• TO-DO ITEM:
Transcribe each line of the records below exactly, excluding any embedded images.

★ ★ ★

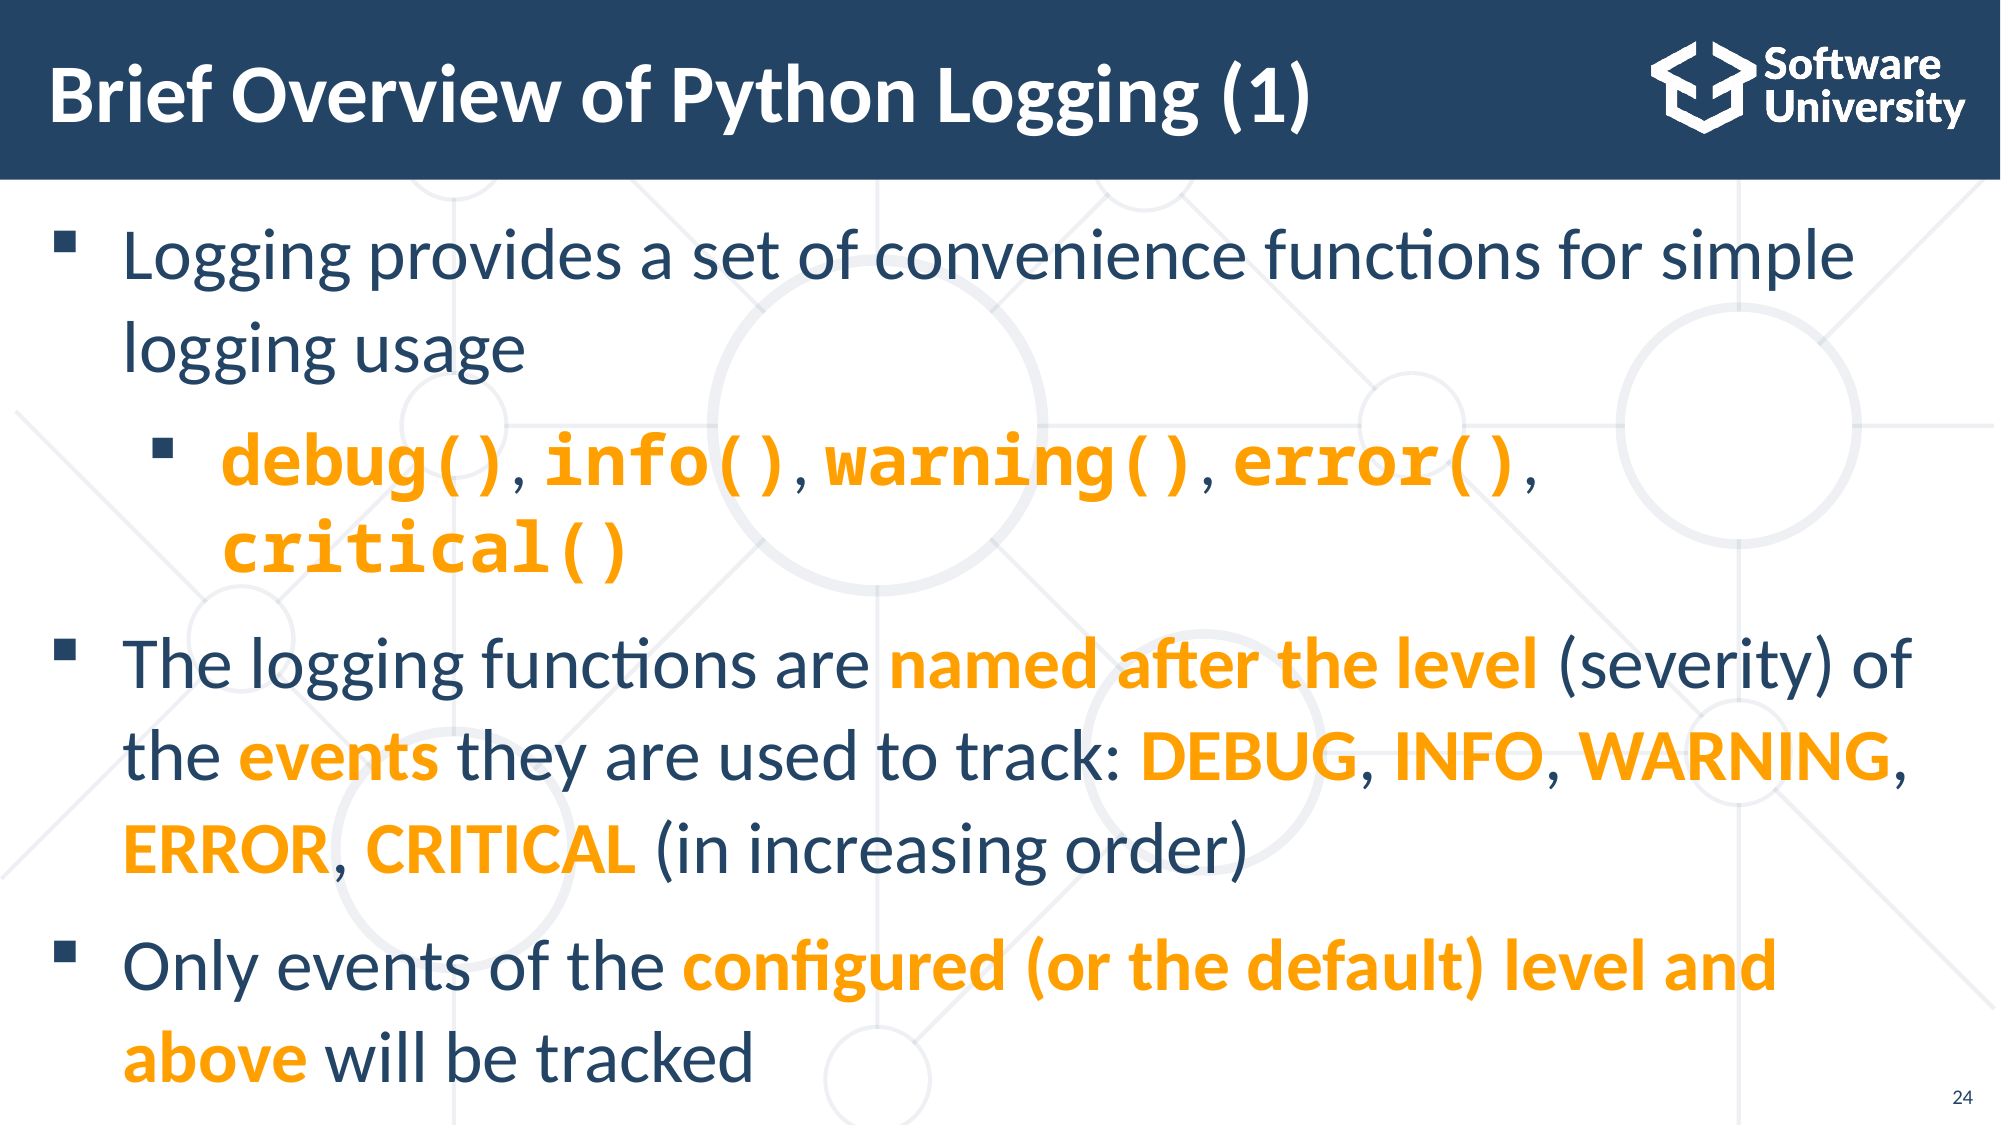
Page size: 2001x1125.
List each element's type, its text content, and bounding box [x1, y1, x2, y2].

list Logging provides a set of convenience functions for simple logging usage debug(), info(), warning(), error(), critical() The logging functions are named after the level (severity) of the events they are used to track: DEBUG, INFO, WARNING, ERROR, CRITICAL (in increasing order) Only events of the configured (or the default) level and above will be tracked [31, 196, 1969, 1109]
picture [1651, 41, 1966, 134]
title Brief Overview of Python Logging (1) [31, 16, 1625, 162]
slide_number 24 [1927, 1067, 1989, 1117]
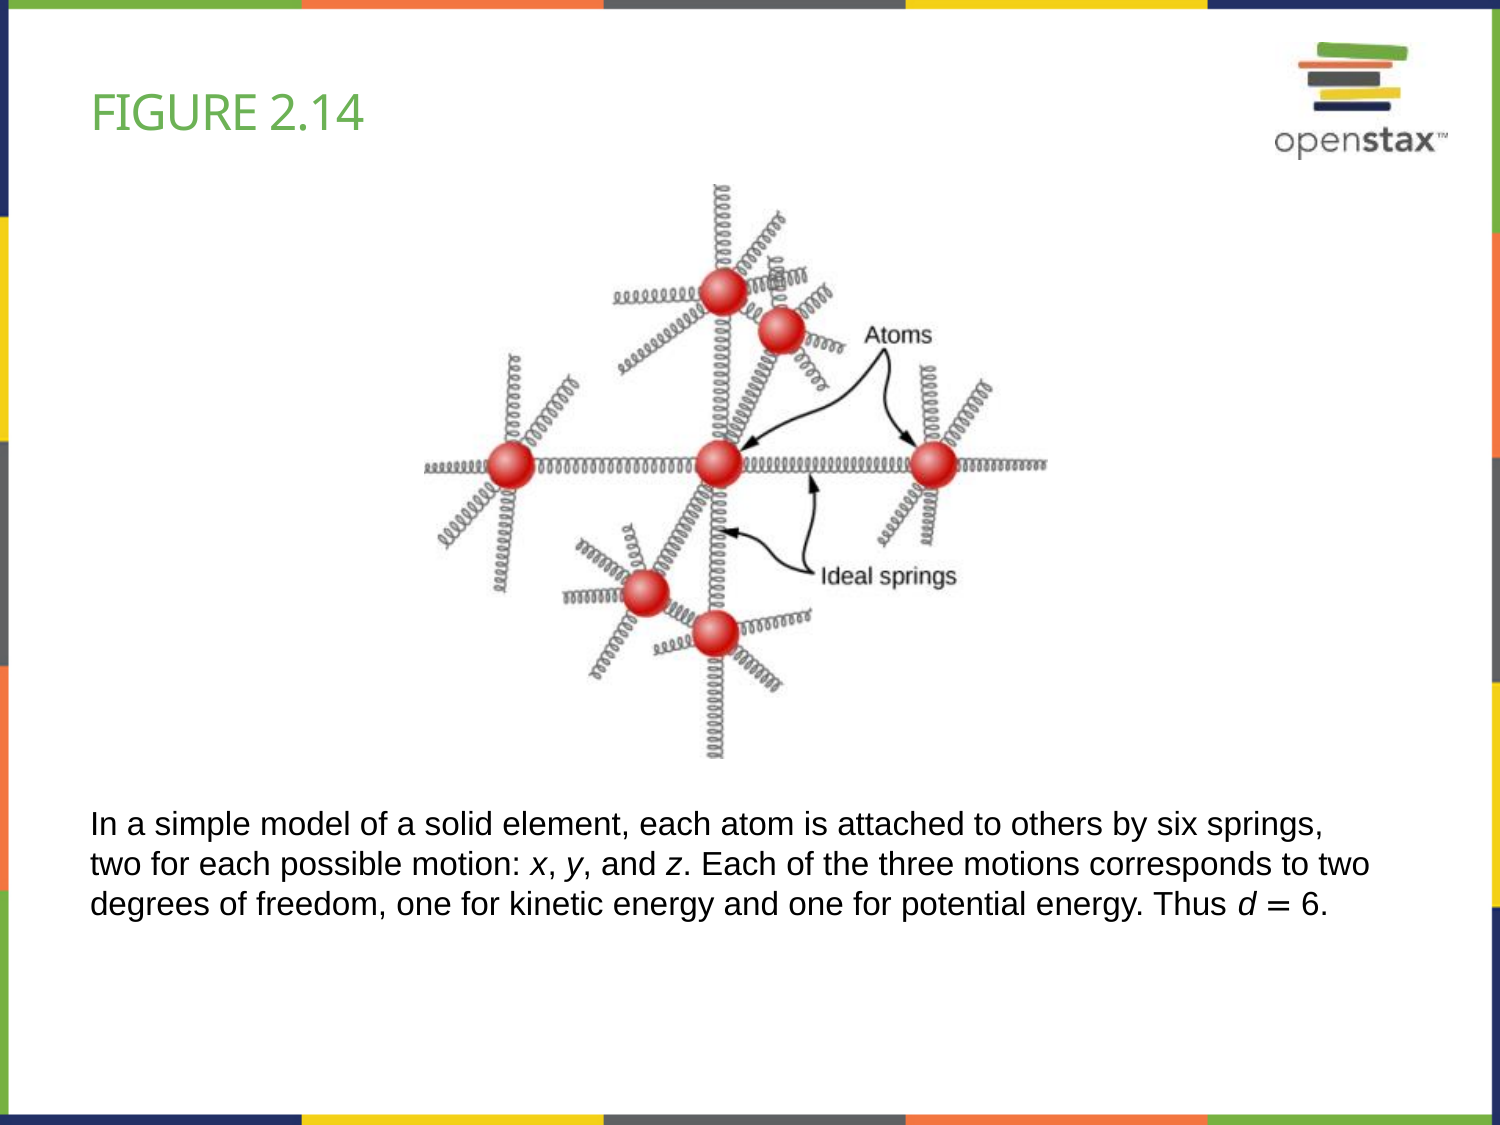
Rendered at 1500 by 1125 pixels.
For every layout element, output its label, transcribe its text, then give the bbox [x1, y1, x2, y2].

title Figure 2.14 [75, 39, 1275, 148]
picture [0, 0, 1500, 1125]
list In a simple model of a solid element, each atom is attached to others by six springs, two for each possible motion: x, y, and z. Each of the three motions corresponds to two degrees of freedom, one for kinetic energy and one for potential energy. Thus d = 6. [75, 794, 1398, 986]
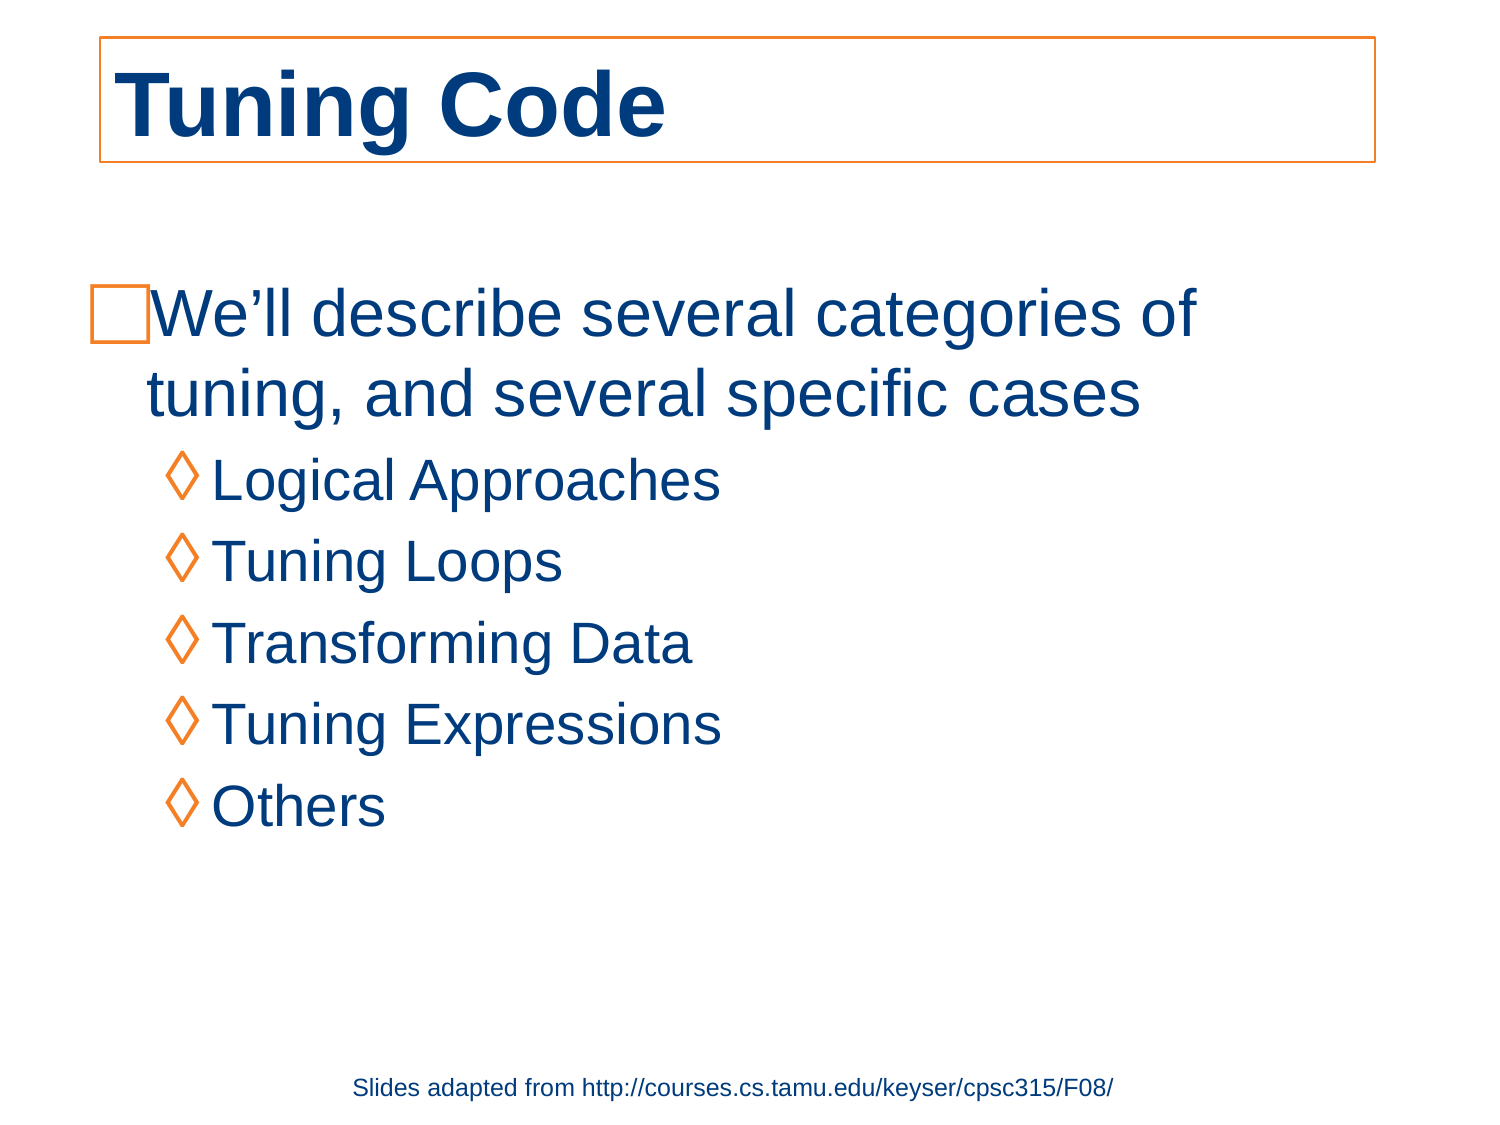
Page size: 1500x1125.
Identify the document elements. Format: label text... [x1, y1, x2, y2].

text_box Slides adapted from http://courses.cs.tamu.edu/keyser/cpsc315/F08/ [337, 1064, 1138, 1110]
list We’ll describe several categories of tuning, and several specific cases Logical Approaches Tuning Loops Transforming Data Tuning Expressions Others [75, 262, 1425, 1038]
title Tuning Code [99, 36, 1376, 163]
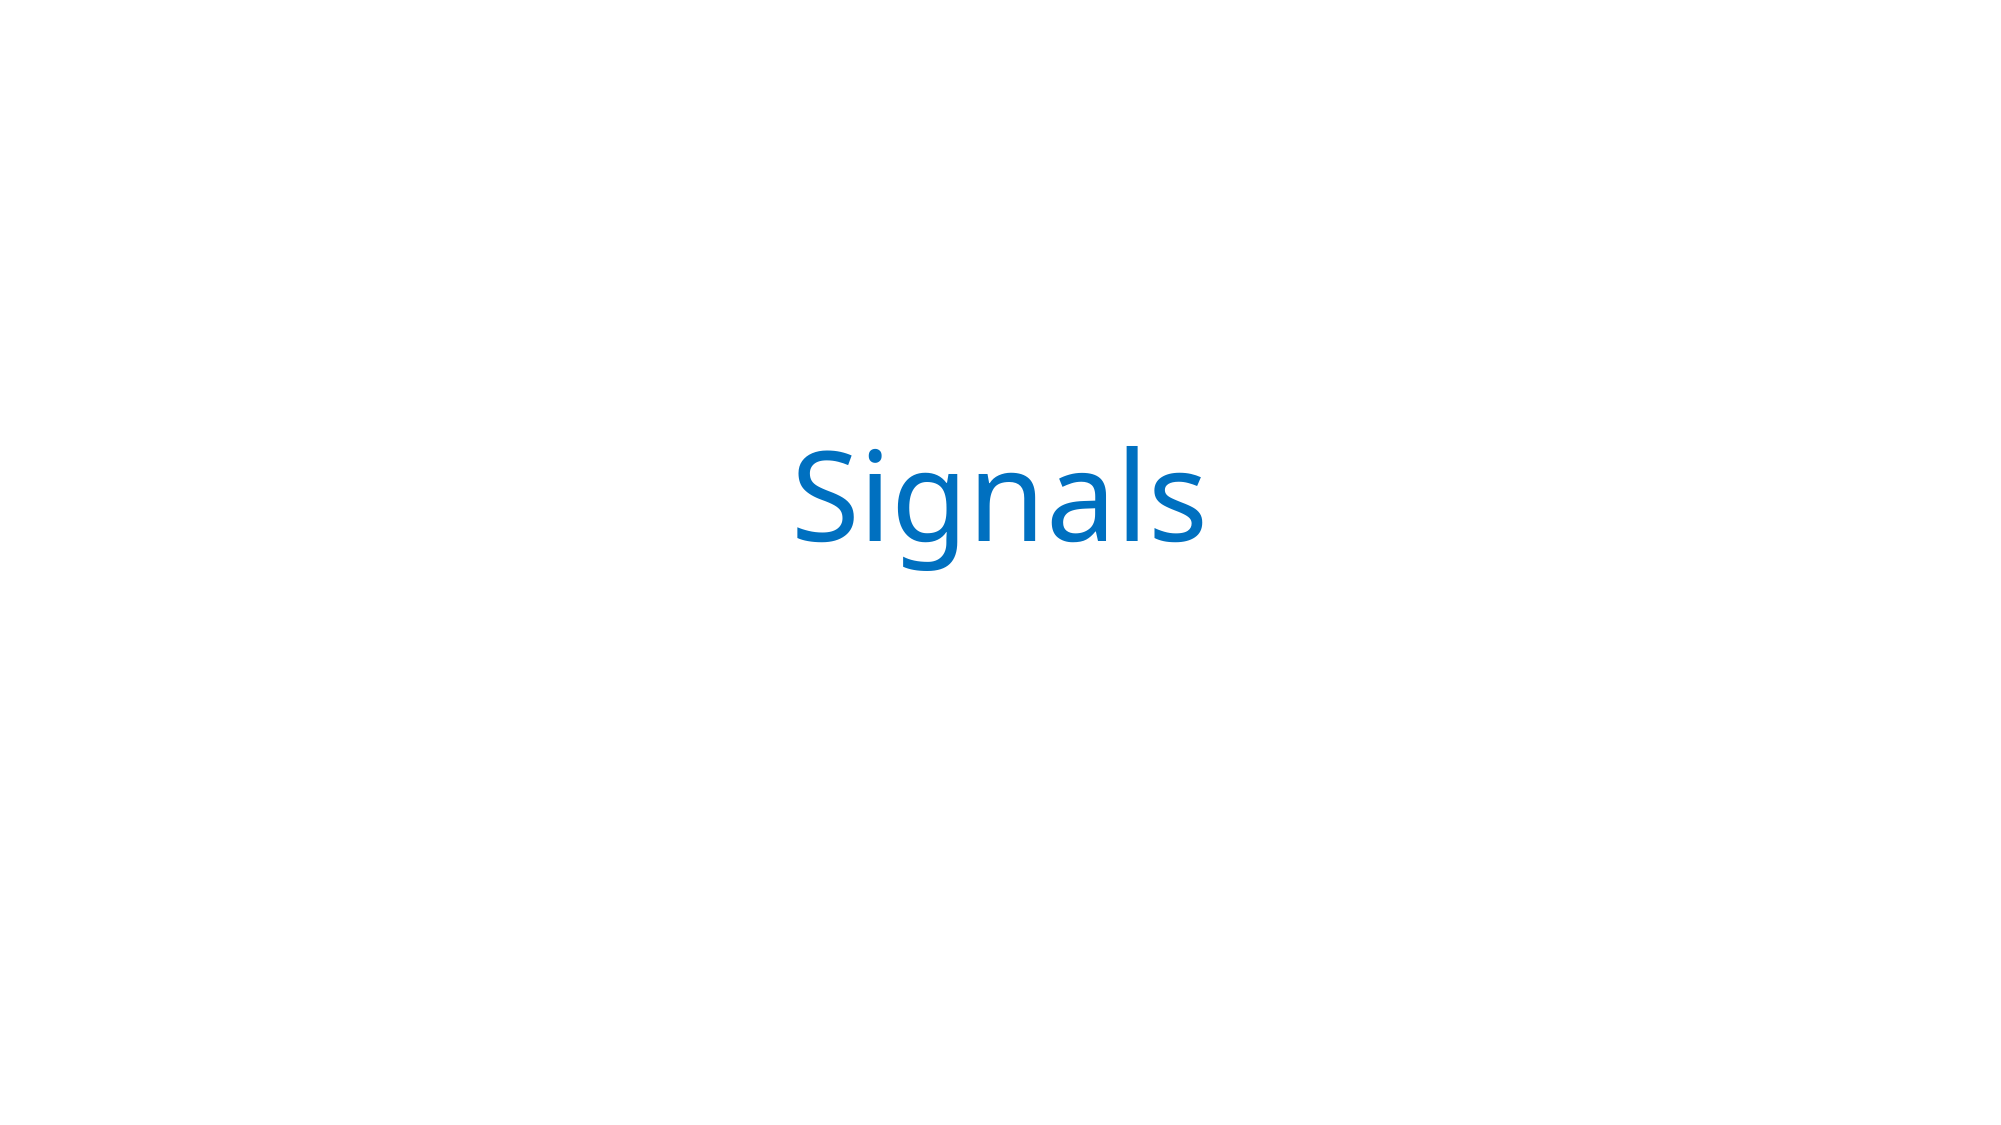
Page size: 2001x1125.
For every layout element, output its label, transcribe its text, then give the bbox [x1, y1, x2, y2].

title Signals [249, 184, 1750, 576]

★ ★ ★

• YOUR RESPONSE:
Page size: 2001x1125.
List each element's type, its text content, and bounding box [x1, y1, x2, y2].

list Logging provides a set of convenience functions for simple logging usage debug(), info(), warning(), error(), critical() The logging functions are named after the level (severity) of the events they are used to track: DEBUG, INFO, WARNING, ERROR, CRITICAL (in increasing order) Only events of the configured (or the default) level and above will be tracked [31, 196, 1969, 1109]
picture [1651, 41, 1966, 134]
title Brief Overview of Python Logging (1) [31, 16, 1625, 162]
slide_number 24 [1927, 1067, 1989, 1117]
Rendered at 1500 by 1125 pixels.
For every layout element, output its label, transcribe its text, then give the bbox [x1, y1, x2, y2].

title Figure 2.14 [75, 39, 1275, 148]
picture [0, 0, 1500, 1125]
list In a simple model of a solid element, each atom is attached to others by six springs, two for each possible motion: x, y, and z. Each of the three motions corresponds to two degrees of freedom, one for kinetic energy and one for potential energy. Thus d = 6. [75, 794, 1398, 986]
Page size: 1500x1125.
Identify the document elements. Format: label text... [x1, y1, x2, y2].

text_box Slides adapted from http://courses.cs.tamu.edu/keyser/cpsc315/F08/ [337, 1064, 1138, 1110]
list We’ll describe several categories of tuning, and several specific cases Logical Approaches Tuning Loops Transforming Data Tuning Expressions Others [75, 262, 1425, 1038]
title Tuning Code [99, 36, 1376, 163]
Page size: 2001x1125.
For every layout element, output its label, transcribe its text, then give the bbox [x1, y1, x2, y2].

title Signals [249, 184, 1750, 576]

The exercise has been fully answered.